Hama pengerek batang mampu memangkas produksi jagung 25 sampai 50 persen. Ini angka kerugian yang sangat besar bagi para petani. Pilihannya adalah mengefisienkan proses produksi supaya ongkos produksi turun. Hama pengerek batang tidak ada membuat jagung menjadi utuh, maka itu tambahan pendapatan bagi petani.
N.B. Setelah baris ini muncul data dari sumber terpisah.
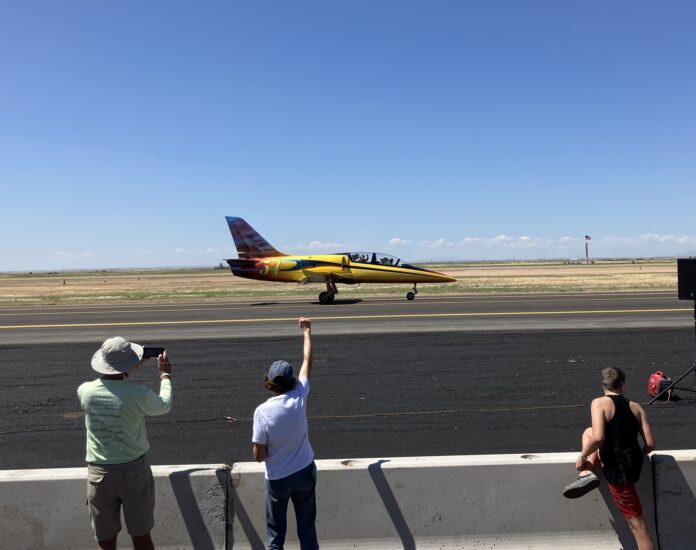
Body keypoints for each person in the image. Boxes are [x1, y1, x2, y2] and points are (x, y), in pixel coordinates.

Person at [78, 337, 173, 550]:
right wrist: (165, 375)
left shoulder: (85, 391)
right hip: (133, 471)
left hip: (99, 474)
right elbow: (165, 405)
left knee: (105, 541)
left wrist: (127, 367)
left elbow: (112, 383)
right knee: (141, 537)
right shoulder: (139, 394)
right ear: (129, 363)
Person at [562, 367, 655, 550]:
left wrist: (582, 455)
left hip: (618, 472)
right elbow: (650, 444)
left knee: (638, 526)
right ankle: (587, 473)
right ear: (623, 385)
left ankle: (586, 472)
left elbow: (598, 438)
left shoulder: (599, 403)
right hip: (633, 465)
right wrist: (638, 455)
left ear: (604, 385)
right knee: (588, 432)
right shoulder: (636, 407)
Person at [252, 317, 319, 550]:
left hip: (278, 478)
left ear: (269, 383)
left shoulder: (262, 412)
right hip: (304, 471)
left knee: (275, 535)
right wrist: (306, 330)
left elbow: (258, 456)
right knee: (307, 530)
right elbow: (307, 359)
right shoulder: (300, 394)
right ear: (291, 380)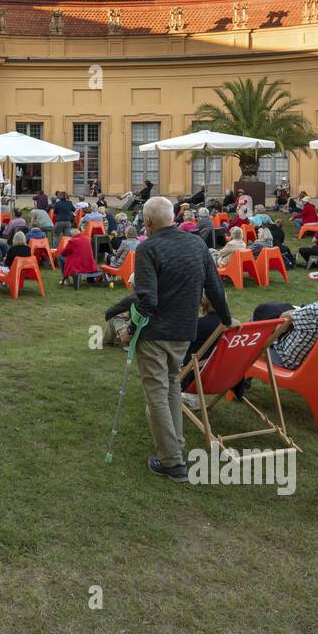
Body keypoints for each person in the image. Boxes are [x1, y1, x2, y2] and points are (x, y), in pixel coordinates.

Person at [132, 196, 236, 480]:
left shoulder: (148, 248)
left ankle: (172, 461)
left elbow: (147, 299)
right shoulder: (196, 244)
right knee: (171, 387)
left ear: (148, 222)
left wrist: (131, 325)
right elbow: (215, 287)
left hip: (155, 333)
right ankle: (175, 447)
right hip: (183, 332)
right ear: (174, 218)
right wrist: (227, 320)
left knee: (157, 394)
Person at [255, 266, 318, 370]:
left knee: (262, 315)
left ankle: (244, 377)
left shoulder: (315, 311)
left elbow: (285, 317)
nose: (317, 287)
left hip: (288, 360)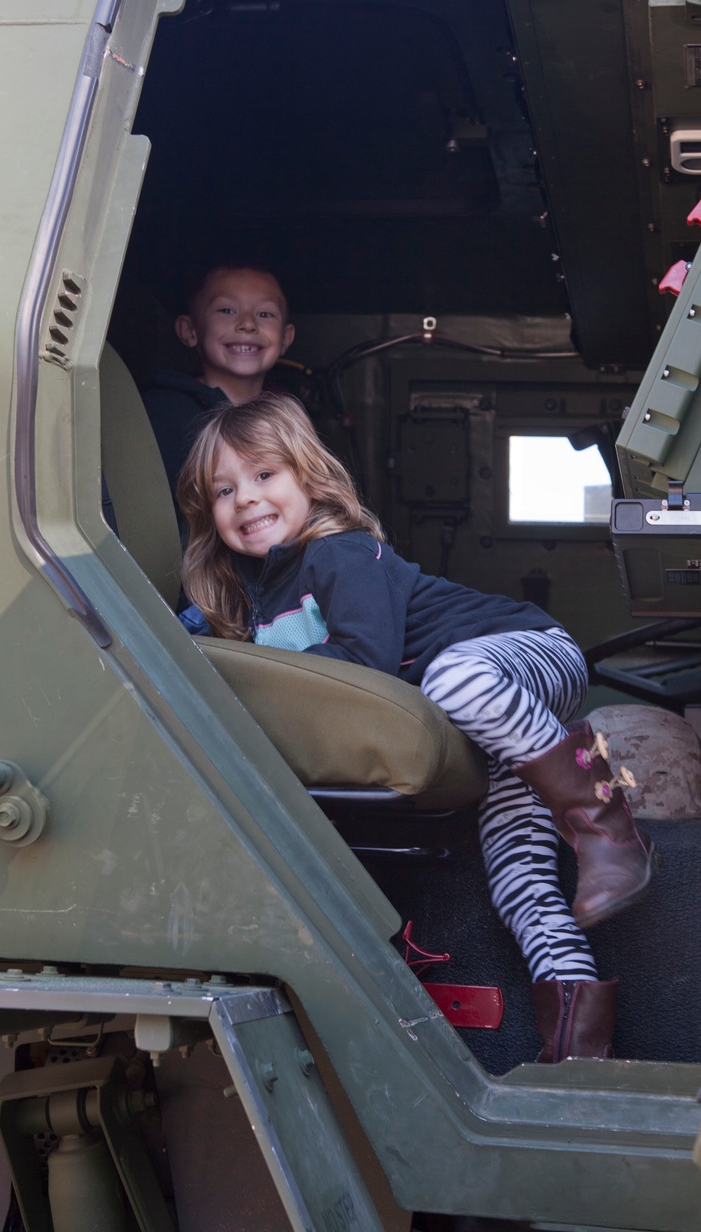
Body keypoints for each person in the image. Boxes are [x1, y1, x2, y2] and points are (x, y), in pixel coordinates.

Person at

Kini para petani kian melirik dan mulai beralih memanfaatkan benih rekayasa genetika seiring dengan perkembangan ilmu pengetahuan dalam bidang bioteknologi tanaman selama dua dekade terakhir. Produk bioteknologi diharapkan bisa menjadi solusi dalam mengatasi berbagai persoalan masyarakat, terutama kebutuhan pangan yang secara konvensional belum mampu memberikan hasil yang optimal.